> [Dataset records]:
┄┄┄┄┄┄
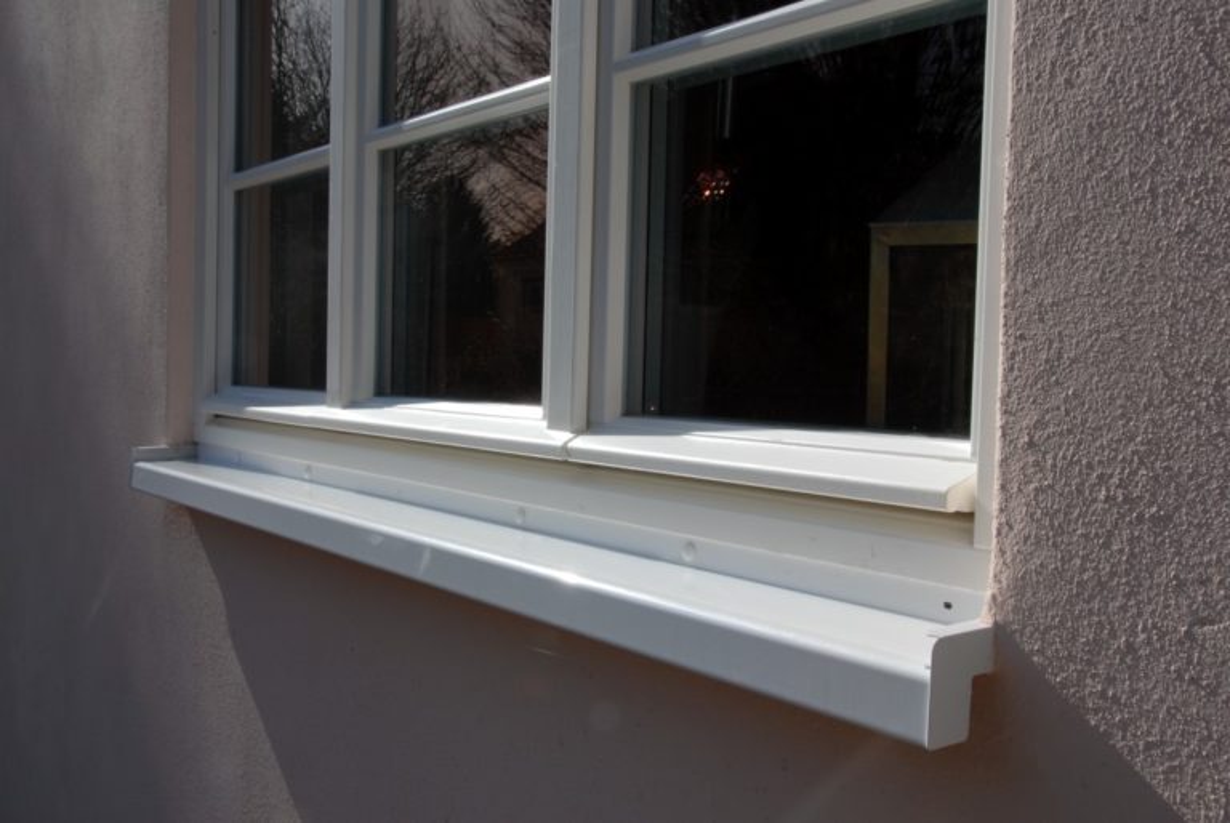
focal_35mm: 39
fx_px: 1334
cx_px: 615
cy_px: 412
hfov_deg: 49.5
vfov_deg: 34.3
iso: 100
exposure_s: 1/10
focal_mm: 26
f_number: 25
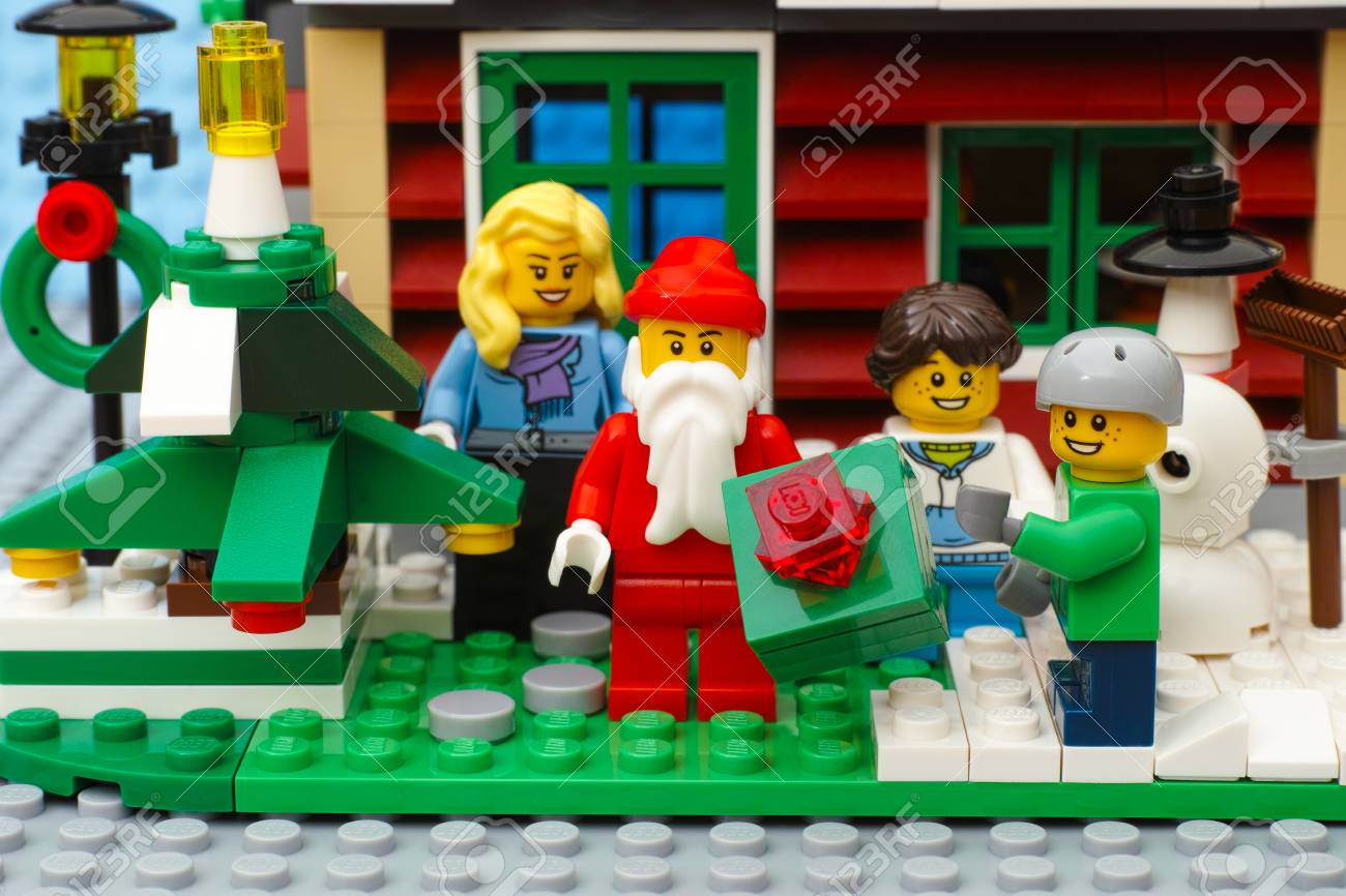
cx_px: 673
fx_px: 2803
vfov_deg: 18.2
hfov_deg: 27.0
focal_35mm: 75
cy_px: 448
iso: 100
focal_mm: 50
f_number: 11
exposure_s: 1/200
┄┄┄┄┄┄
> [Try it]:
The reply has to reproduce every line above verbatim and contain no pictures.

> [Result]:
focal_35mm: 39
fx_px: 1334
cx_px: 615
cy_px: 412
hfov_deg: 49.5
vfov_deg: 34.3
iso: 100
exposure_s: 1/10
focal_mm: 26
f_number: 25
cx_px: 673
fx_px: 2803
vfov_deg: 18.2
hfov_deg: 27.0
focal_35mm: 75
cy_px: 448
iso: 100
focal_mm: 50
f_number: 11
exposure_s: 1/200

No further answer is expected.